The TCN2 variant of rs9606756 [Ile23Val] acts as risk loci for obesity-related traits and mediates by interacting with Apo-A1.

Abstract

Despite alarming obesity levels in the Arabian Peninsula, its population lacks convincingly identified genetic determinants of obesity. A genome-wide association study was performed for obesity-related anthropometric traits in Arabs and to decipher mechanisms by which the variants mediate traits. The Illumina HumanOmniExpress BeadChip was used to genotype 1,353 Arab individuals (largely with Class I obesity) from Kuwait. Genome-wide association tests for obesity-related anthropometric traits were performed. Top associations were tested for replication in an independent cohort (1,176 unrelated Arabs). Resultant variants were investigated for interactions with obesity-related plasma biomarkers. Pathway analysis was performed on genes harboring markers in linkage disequilibrium (LD) with identified variants. The rs9606756[c.67A>G,p.Ile23Val] variant from TCN2 was associated with waist circumference (WC) at nearly genome-wide significance (P = 8.92E-08). WC was inversely related with Apo-A1 or high-density lipoprotein levels; individuals with the AG genotype exhibited stronger relationship than those with the reference AA genotype. Interaction involving the AG genotype (effect allele = G) significantly contributed to an increase in anthropometric traits (particularly WC). Genes harboring single-nucleotide polymorphisms in LD with rs9606756 mapped onto an interaction network (with TP53 as central element) of established obesity/diabetes-related protein components. The TCN2 variant acts as a risk factor for WC in the Arab population. The variant mediates obesity-related anthropometric traits via interactions with Apo-A1/high-density lipoprotein or TP53.

########

Required action:
Answer from the abstract above:
(a) How many Arab individuals were genotyped with the BeadChip, and where were they from?
(b) How many unrelated Arabs made up the independent replication cohort?
(c) Which gene was the central element of the interaction network?

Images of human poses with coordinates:
########

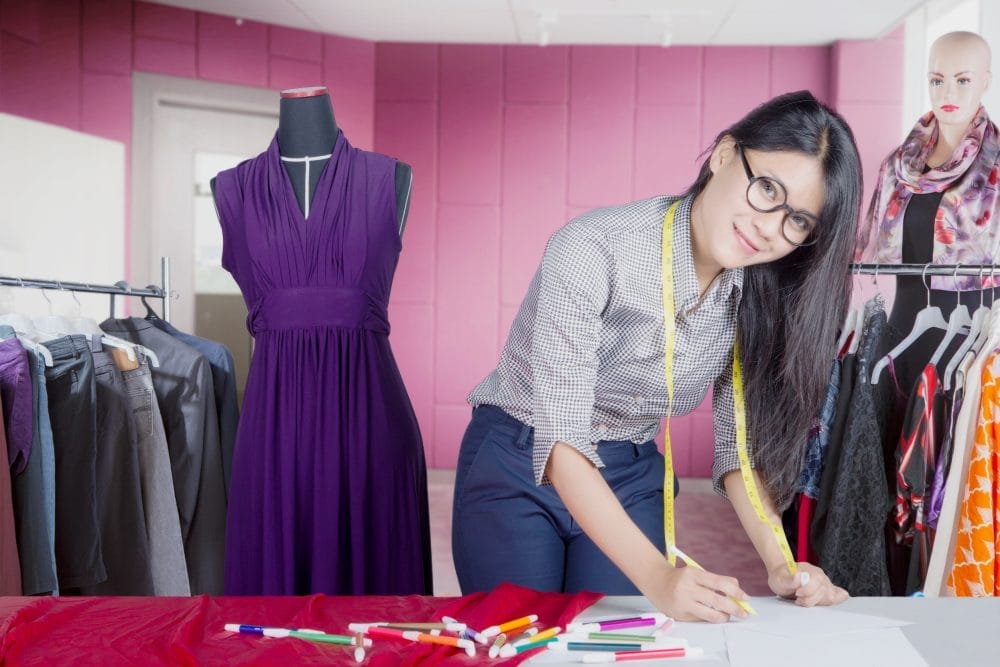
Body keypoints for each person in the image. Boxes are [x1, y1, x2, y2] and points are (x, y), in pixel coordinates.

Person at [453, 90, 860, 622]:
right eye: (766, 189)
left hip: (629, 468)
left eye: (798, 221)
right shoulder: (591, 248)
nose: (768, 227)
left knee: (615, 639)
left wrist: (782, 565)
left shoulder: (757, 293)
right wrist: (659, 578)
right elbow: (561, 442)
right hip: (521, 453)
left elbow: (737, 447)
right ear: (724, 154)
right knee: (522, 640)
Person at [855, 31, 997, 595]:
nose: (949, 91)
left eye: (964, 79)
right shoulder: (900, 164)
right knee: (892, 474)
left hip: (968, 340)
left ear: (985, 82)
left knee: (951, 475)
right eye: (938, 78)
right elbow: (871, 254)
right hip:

########

Solution for this task:
(a) 1,353 individuals, from Kuwait.
(b) 1,176.
(c) TP53.